How should American universities – and those influenced by them in other countries – rise to the challenges of consumerism, anti-intellectualism and racial politics?
Those were just some of the topics explored in a panel discussion, held in partnership with Times Higher Education, at the recent Battle of Ideas weekend in London.
Michele Moody-Adams, Joseph Strauss professor of political philosophy and legal theory at Columbia University, described “the academic values we celebrate” in universities, including “intellectual experimentation, a willingness to engage with transformative ideas, the patience for scholarship and research for its own sake”.
These were now undoubtedly at odds with a number of “important cultural trends” such as traditional American anti-intellectualism, the model of student as consumer and “an atomistic individualism which celebrates suffering and victimisation – you’re no one till somebody wounds you”.
Dana Mills, a visiting fellow at New York University and Bard College, took up the theme of consumerism. When she taught at the University of Oxford, she said, she was often left very upset at the end of tutorials touching on topics central to her political and feminist activism. Yet “the rise of fees” meant that her students were “unwilling to be upset”.
Frank Furedi, emeritus professor of sociology at the University of Kent, argued that “we need to resist a culture which flattens out core academic values. The signs are far more dangerous than anything I’ve experienced in 40 years.”
When travelling in the US, he found that “students are encouraged to leave behind their critical thinking and intellectual experimentation. I sometimes feel that my belief in judgement makes people regard me as a kind of pervert. It is seen as crucial to be non-judgemental…The possibility of creating an academic community is becoming more difficult – and we are seeing increasing segregation by race, gender and sexuality.”
Lindsay Johns, a fellow at the Hutchins Centre for African and African-American Research at Harvard University, said although he was a keen supporter of the Black Lives Matter campaign and attempts to expand the literary canon, he was strongly opposed to calls to “decolonise” it.

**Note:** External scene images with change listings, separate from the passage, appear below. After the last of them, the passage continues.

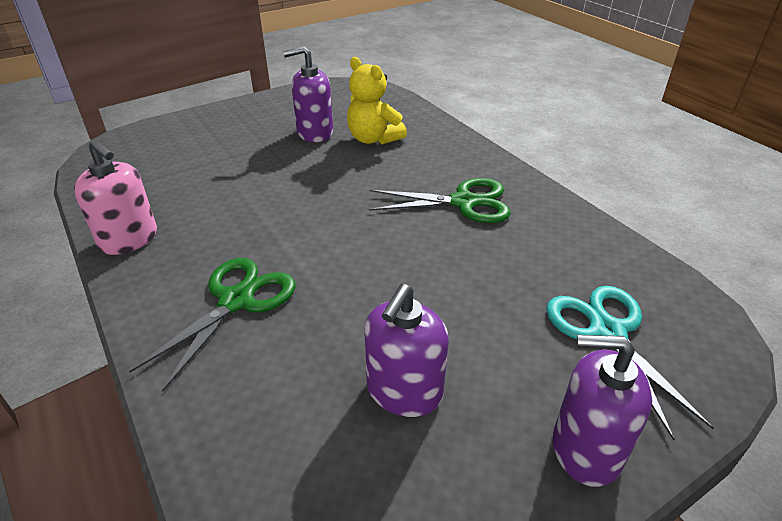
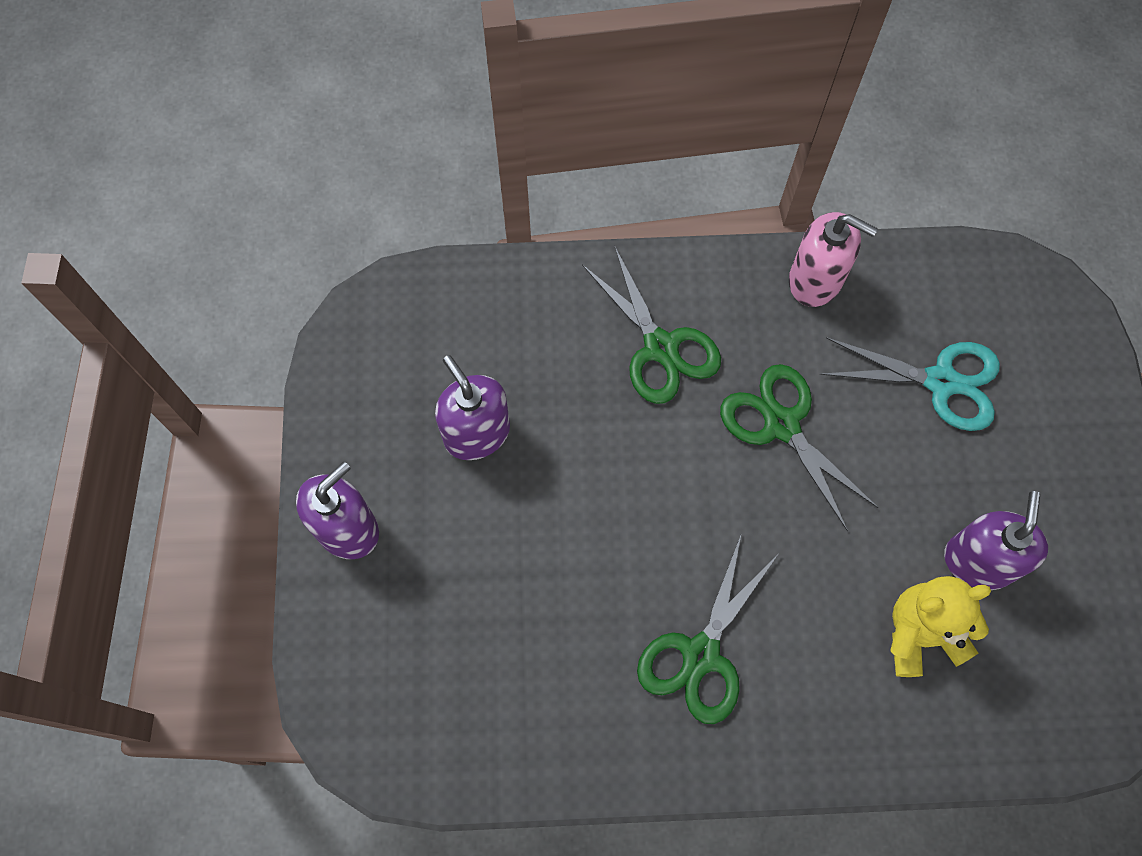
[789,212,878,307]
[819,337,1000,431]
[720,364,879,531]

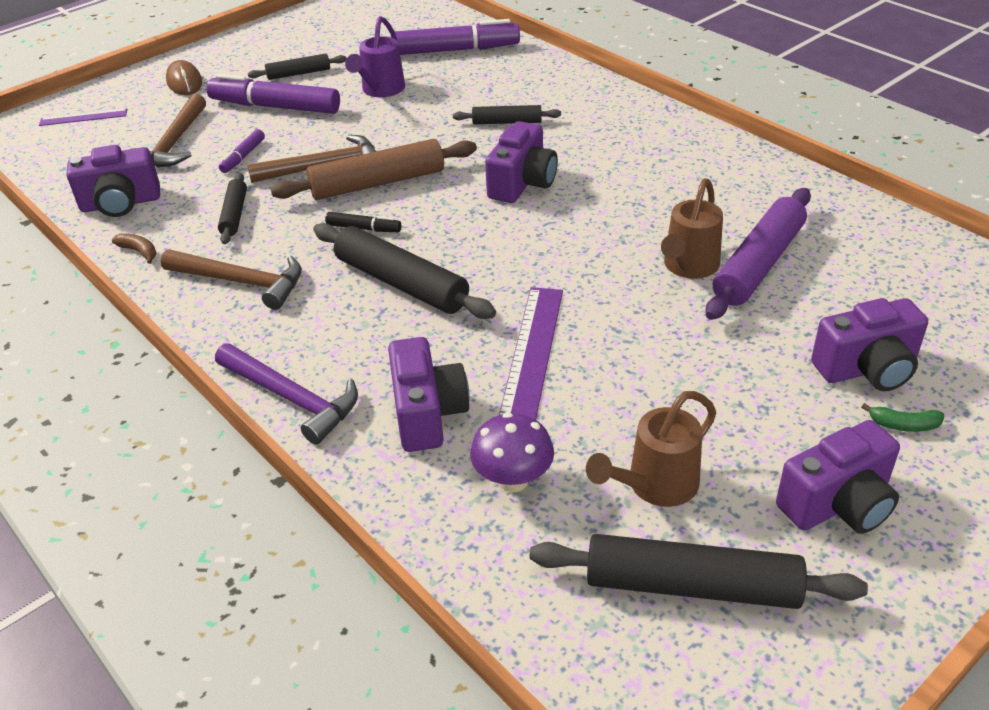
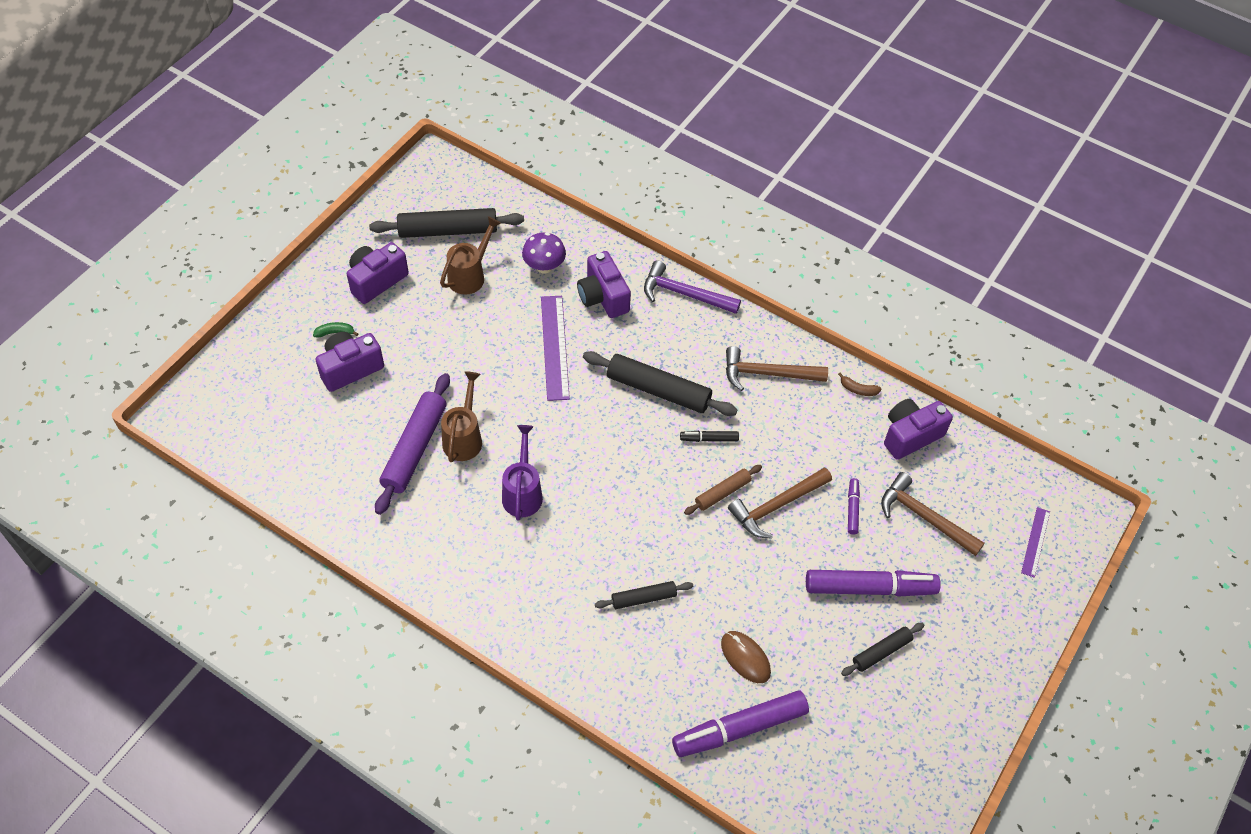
[1021,507,1050,578]
[881,472,985,556]
[721,631,771,683]
[218,173,247,244] (first image)
[684,465,762,515]
[502,425,543,521]
[485,121,558,203] (first image)

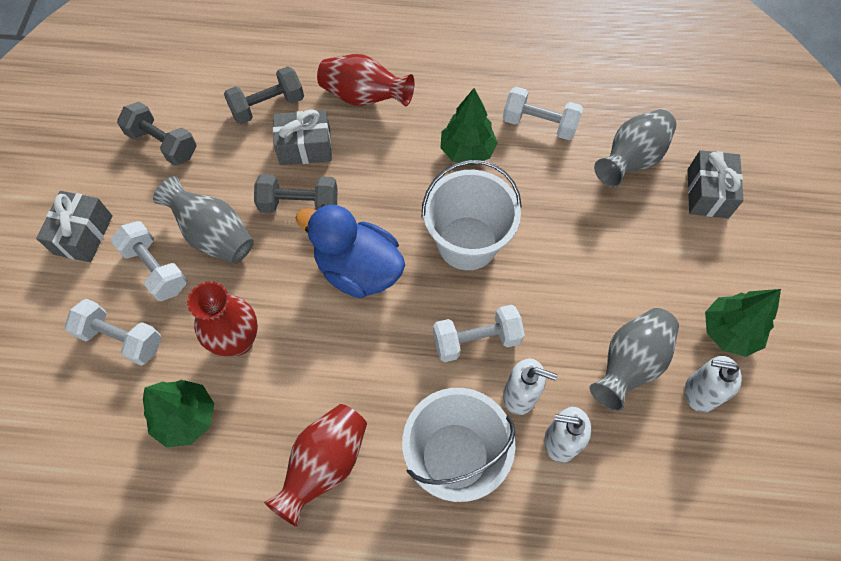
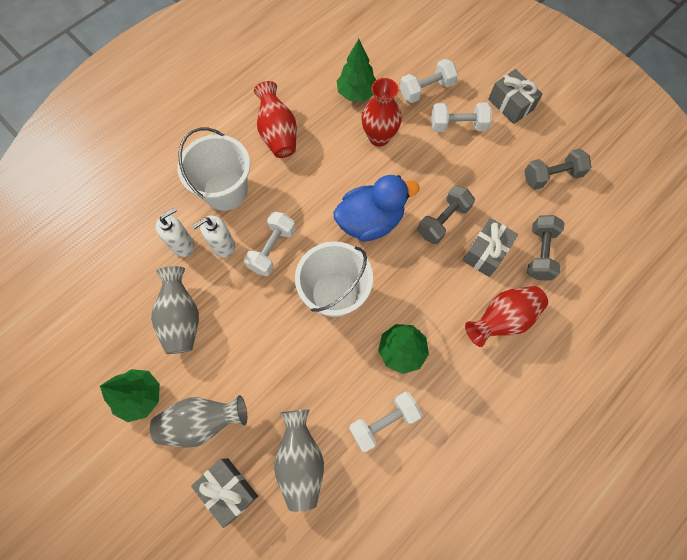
[150,395,247,448]
[685,356,742,413] (first image)

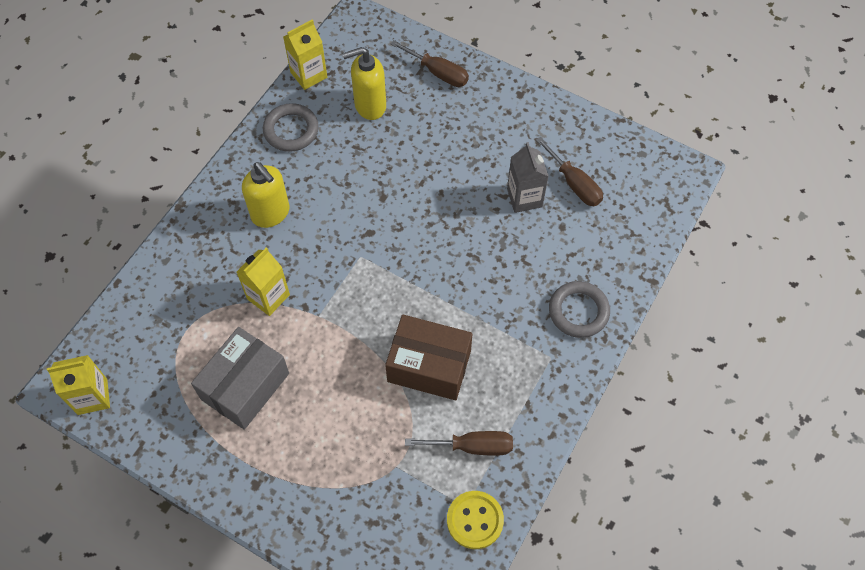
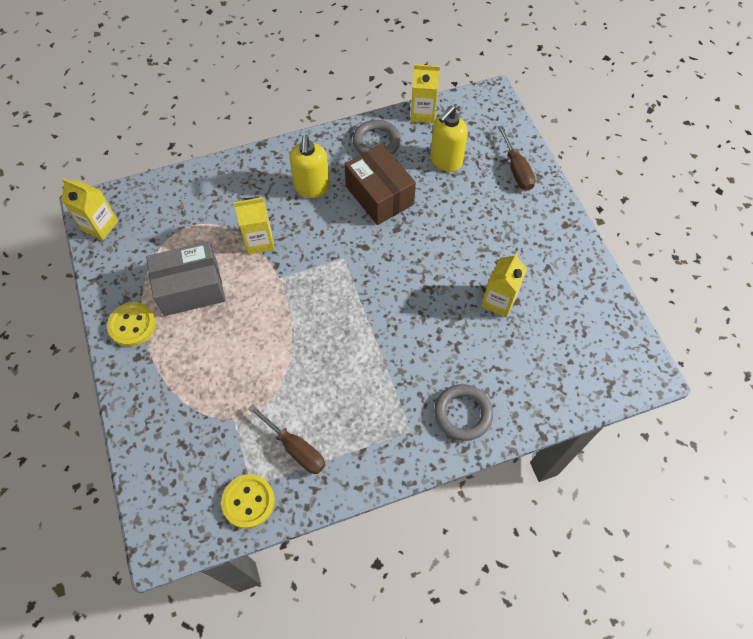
[430,106,468,172]
[344,144,416,225]
[481,253,527,318]
[536,137,603,206] (first image)
[107,302,156,346]

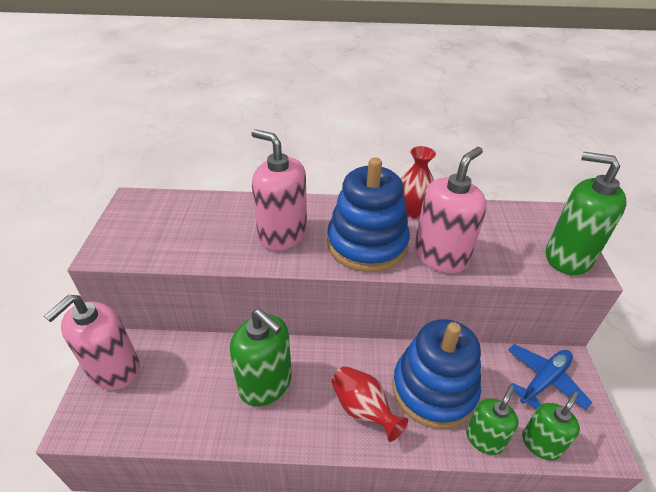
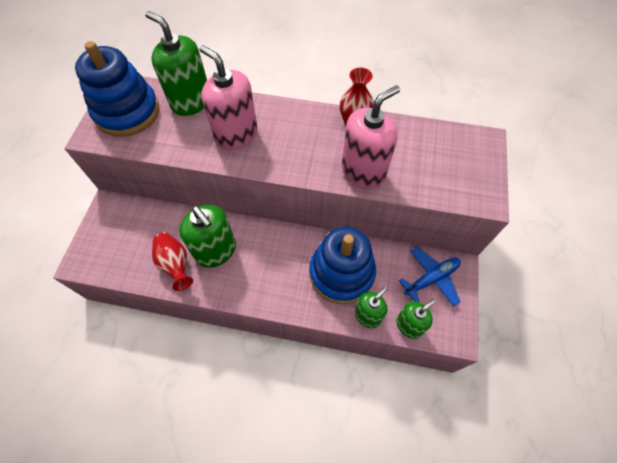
[44,295,140,390] (first image)
[75,41,159,137]
[152,232,193,291]
[145,11,207,116]

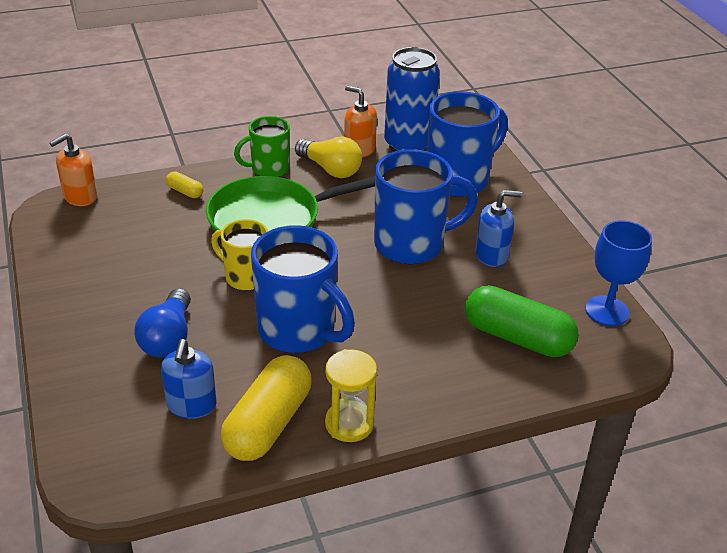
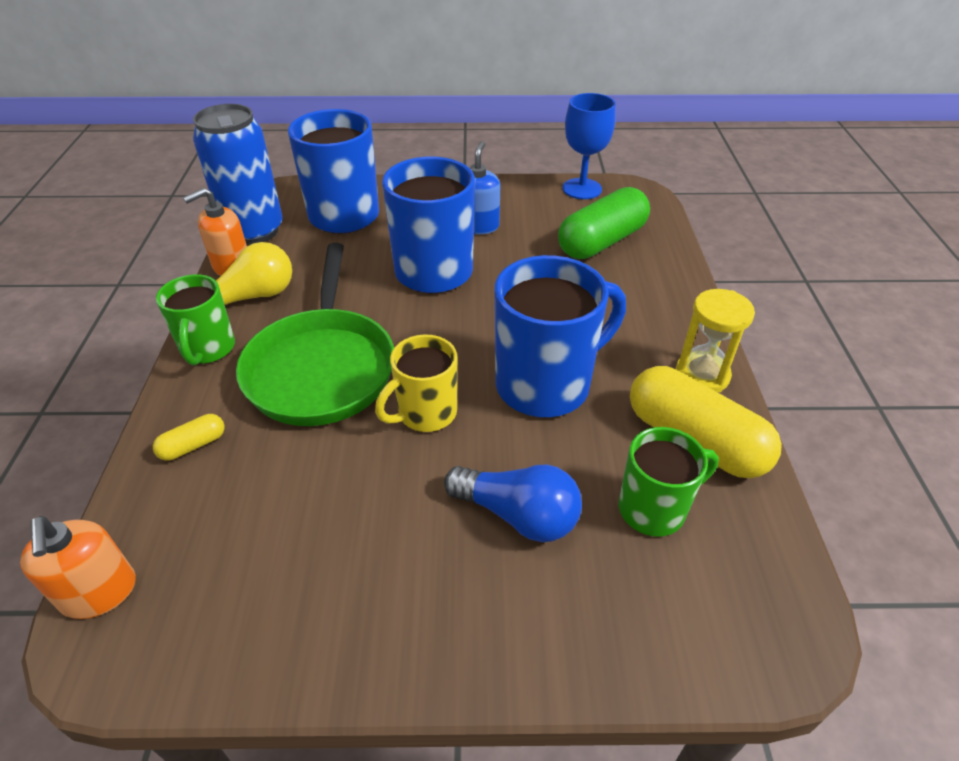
[619,427,719,537]

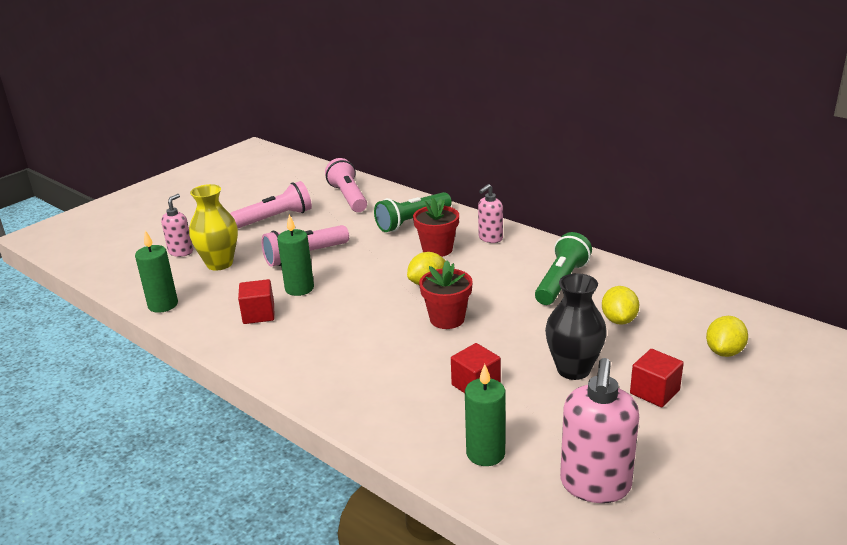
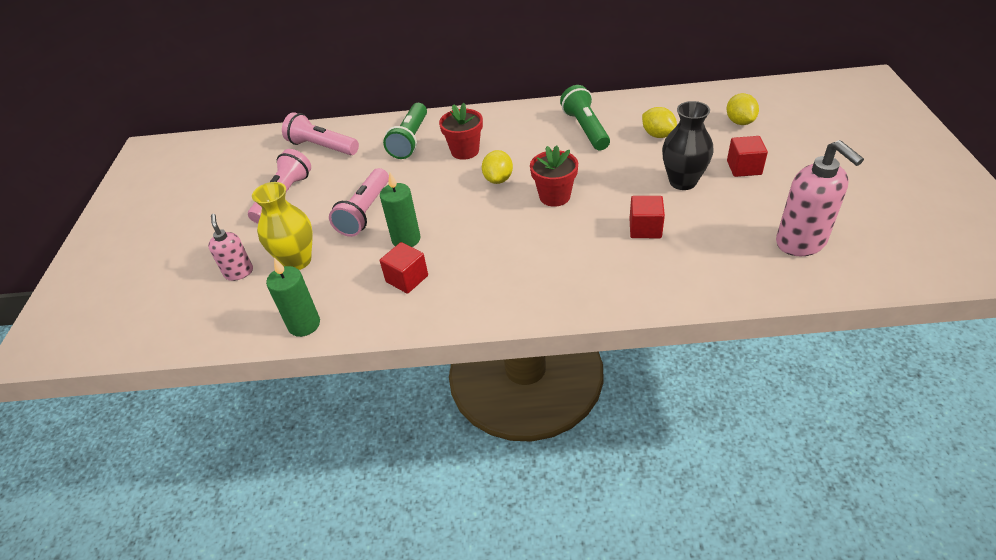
[465,364,506,466] (first image)
[478,184,503,243] (first image)

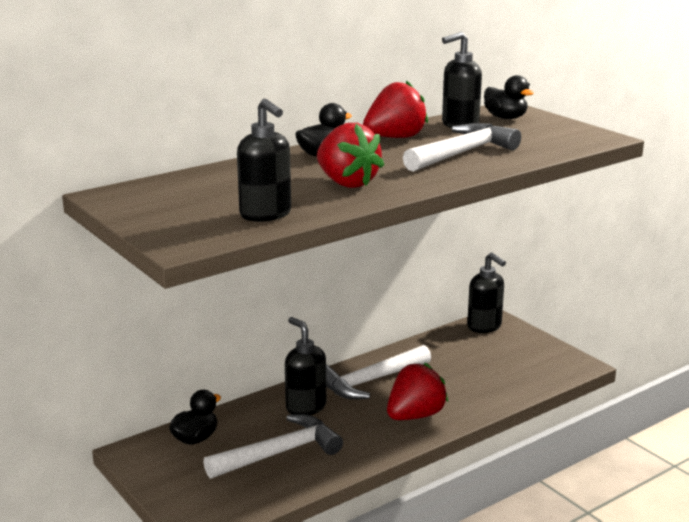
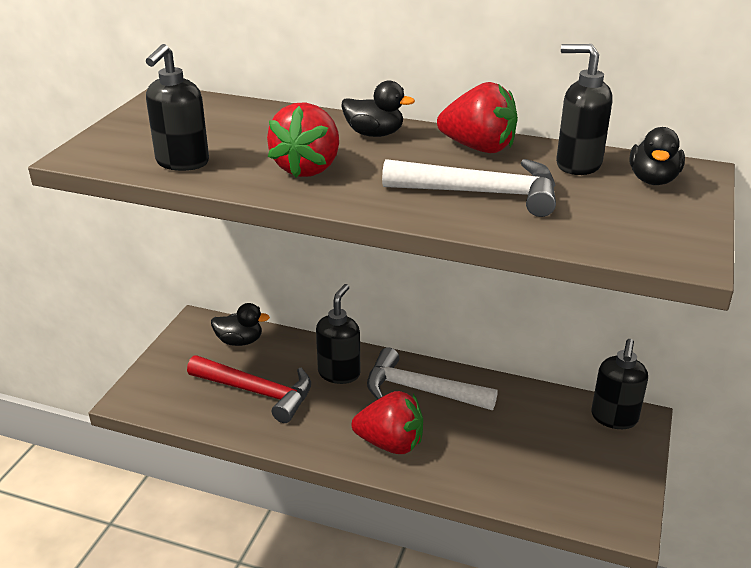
[187,355,311,423]

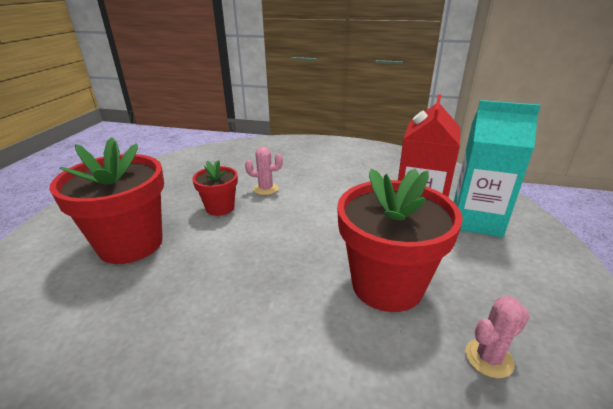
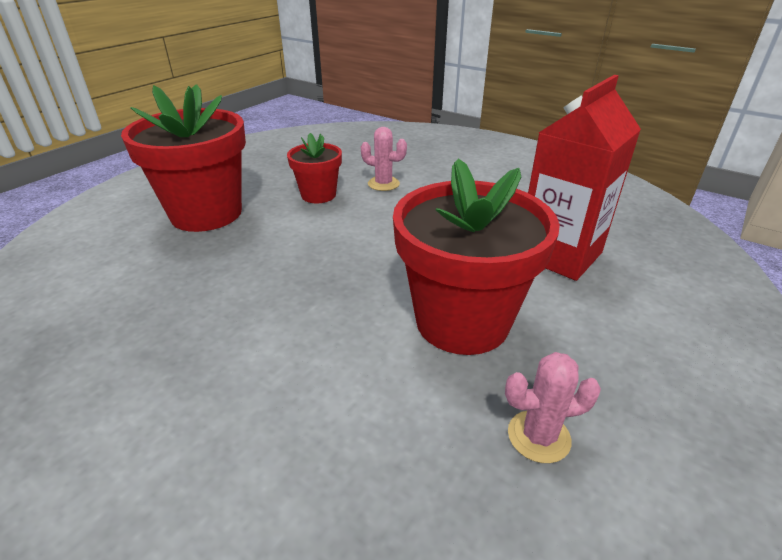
[454,100,541,238] (first image)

On one occasion, Mr Johns recalled, he had praised a South African writer as “the black Dickens”, and was told off on the grounds that “we have our own canon [of writing]”. Yet instead of assuming that “black people can only relate” to certain kinds of writing, they should embrace “the intellectual patrimony of all mankind...All my black heroes used the canon to critique the canon.”
The session, titled “What’s Happened to the University? Lessons from America”, continued with Professor Moody-Adams asking Professor Furedi: “Why are black tables and dormitories a bad thing when we’ve long had racist fraternities and sororities?”
She also echoed Mr Johns’ point about the need to challenge the accepted literary canon from within.
Her own PhD had been partly inspired by a footnote in which the Scottish philosopher, David Hume, stated that black people were just parrots and could never be real scholars. There was only one response: “I’ll show you, David Hume!”